Radical Socialist is greatly alarmed at the death of 11 people, including a six-year-old girl, and more than
a thousand people affected after styrene monomer gas leaked from a chemical plant belonging to LG
Polymers at RR Venkatapuram in Visakhapatnam on May 7, 2020. Around 350 people are hospitalised till
now. This gas leak has directly affected an area over a radius of about three kilometres. At least five
villages within this radius have been severely affected. According to experts, styrene is a neuro-toxin and
inhalation leads to immobilisation and eventual death in ten minutes.
The chemical plant situated in a densely populated area in Visakhapatnam city occupies an area of 213
acres. Earlier called Hindustan Polymers, the company was taken over by the South Korean multinational
LG Chem in July 1997. It manufactures polystyrene and expandable polystyrene from imported styrene
and reprocesses primary plastics into engineering plastics.
In January 2018, AP Pollution Control Board granted environmental clearance to LG Polymers to expand
production from 415 tonnes of chemicals per day to 655 tonnes per day, at an extra cost of Rs 168 crores.
These include polystyrene and expandable polystyrene, both using hazardous chemicals for its
manufacture. This clearance is considered valid till December 2021. However, later in May 2019, the
State Level Environment Impact Assessment Authority (SEIAA) pointed out that LG polymers was
functioning without a valid environmental clearance order from it. It stated that no clearance was obtained
by the company regarding ‘petrochemical based processing’ in the schedule to the EIA notification,
2006.”
In the wake of the COVID-19 lockdown, after the first phase of lockdown ended on April 14, 2020, the
company also managed to gain permission for functioning citing that it was an “essential” industry. The
South-Korean company had managed to obtain a No Objection Certficate (NOC) even as the first phase
of the COVID-19 lockdown ended.
By no stretch of the imagination can a plastics manufacturing unit like LG Polymers be categorised as “
essential”. This has clearly happened in collusion with senior government officials. The issues around
the environmental clearance and the subsequent events around the lockdown makes it amply clear that
this can’t be termed as an accident but constitutes criminal negligence by the company which out to
maximise profits has bypassed all safety norms. Moreover, such an industrial disaster coupled with the
ongoing pandemic can have far reaching dangerous consequences.
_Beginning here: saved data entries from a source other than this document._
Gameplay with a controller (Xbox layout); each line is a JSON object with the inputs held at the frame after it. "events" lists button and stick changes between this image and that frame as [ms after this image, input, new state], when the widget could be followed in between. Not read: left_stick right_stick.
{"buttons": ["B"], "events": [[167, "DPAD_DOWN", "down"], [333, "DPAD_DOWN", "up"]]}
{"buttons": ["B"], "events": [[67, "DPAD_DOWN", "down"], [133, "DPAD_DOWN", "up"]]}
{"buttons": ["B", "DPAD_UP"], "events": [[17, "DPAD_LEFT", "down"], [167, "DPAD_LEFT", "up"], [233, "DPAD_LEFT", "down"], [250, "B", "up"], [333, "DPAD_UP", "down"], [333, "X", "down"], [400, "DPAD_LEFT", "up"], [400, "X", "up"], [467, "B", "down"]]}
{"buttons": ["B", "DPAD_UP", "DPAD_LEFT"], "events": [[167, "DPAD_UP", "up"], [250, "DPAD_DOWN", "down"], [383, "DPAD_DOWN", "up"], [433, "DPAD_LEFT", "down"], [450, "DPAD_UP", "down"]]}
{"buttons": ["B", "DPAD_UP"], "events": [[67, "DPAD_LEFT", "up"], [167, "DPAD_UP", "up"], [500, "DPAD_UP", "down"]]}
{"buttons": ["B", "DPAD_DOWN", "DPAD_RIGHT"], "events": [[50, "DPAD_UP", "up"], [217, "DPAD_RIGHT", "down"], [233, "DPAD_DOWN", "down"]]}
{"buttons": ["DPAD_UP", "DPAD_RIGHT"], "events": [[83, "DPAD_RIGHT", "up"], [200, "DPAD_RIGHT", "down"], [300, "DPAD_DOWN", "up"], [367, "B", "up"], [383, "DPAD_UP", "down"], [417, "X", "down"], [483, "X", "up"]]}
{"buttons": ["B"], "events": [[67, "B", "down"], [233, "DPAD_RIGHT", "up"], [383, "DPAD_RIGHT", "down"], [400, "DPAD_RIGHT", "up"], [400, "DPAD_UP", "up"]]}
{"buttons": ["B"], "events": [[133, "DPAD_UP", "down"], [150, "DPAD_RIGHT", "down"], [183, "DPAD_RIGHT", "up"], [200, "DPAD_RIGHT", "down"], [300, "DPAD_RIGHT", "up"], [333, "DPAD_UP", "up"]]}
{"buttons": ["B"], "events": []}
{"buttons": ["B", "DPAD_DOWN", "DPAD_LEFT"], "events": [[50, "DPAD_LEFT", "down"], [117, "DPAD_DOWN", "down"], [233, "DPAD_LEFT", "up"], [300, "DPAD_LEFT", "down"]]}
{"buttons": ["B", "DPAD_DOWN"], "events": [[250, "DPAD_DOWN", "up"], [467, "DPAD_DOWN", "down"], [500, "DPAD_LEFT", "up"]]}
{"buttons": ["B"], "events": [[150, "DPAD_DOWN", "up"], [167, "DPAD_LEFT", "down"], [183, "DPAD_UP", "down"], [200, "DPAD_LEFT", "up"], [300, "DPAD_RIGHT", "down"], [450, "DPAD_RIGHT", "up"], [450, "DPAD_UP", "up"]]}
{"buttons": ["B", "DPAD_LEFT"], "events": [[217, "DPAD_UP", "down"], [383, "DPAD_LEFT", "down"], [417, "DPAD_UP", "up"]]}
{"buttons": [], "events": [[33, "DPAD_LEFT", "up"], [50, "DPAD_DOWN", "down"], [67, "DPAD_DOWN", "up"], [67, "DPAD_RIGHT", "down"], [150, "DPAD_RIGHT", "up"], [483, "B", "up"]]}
Radical Socialist also notes, and urges all socialist, working class, and ecologically conscious people and
organisations to undertand that the Modi government, right from 2014, has been committed to
overturning environmentally sound policies. As with other issues like centralisation of powers and
overturning labour laws, it is using the current crisis to push aggressively for its eco-destructive policies,
in the name of development/economic revival. This has to be combatted not merely in this case, but in all
cases. The LG Polymers disaster is a warning that Indian capitalism and the Modi regime cannot be
trusted at all in this matter, and only continuous resistance can ensure any positive development.